• **Source data**:

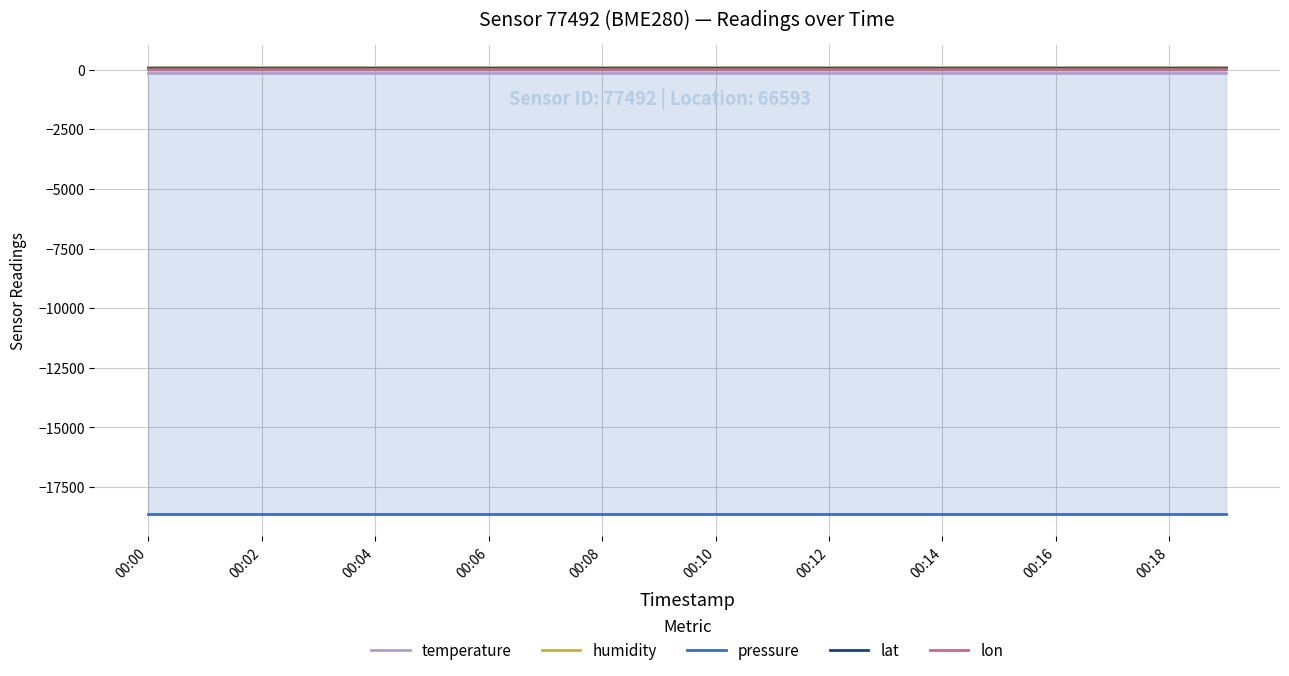

True or false: pressure and humidity cross at least once.

False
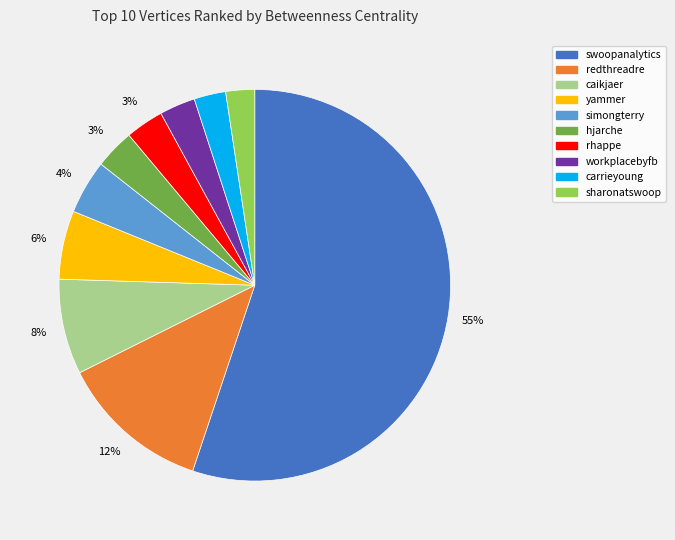

Between swoopanalytics and workplacebyfb, which is larger?

swoopanalytics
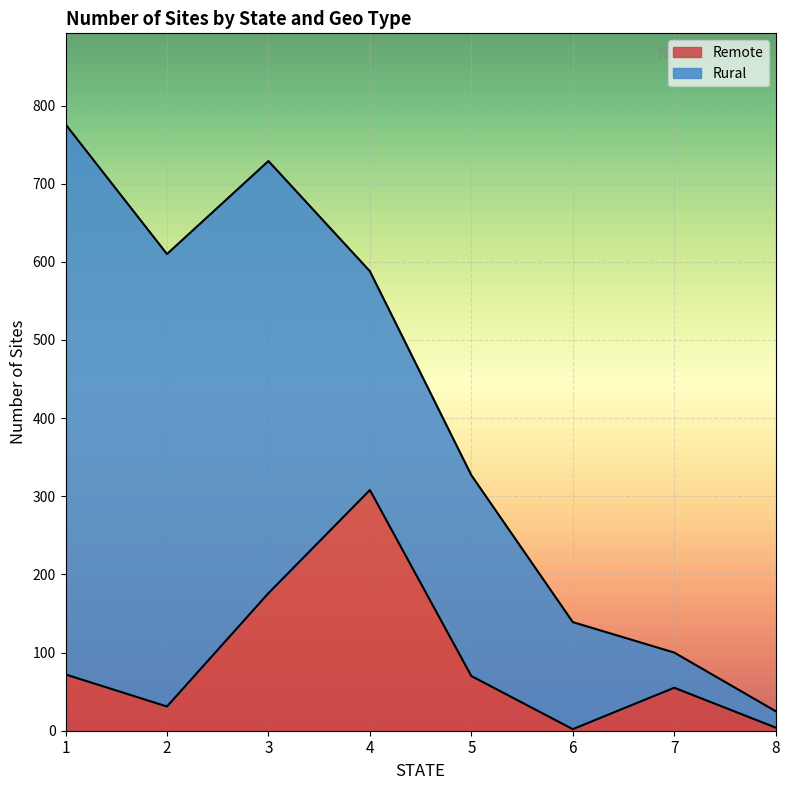

How many lines are shown in the chart?

2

• **What you need to do**: Reproduce all the material above word for word, leaving out the pictures.

• **Response for this exercise**:
True or false: pressure and humidity cross at least once.

False

Between swoopanalytics and workplacebyfb, which is larger?

swoopanalytics

How many lines are shown in the chart?

2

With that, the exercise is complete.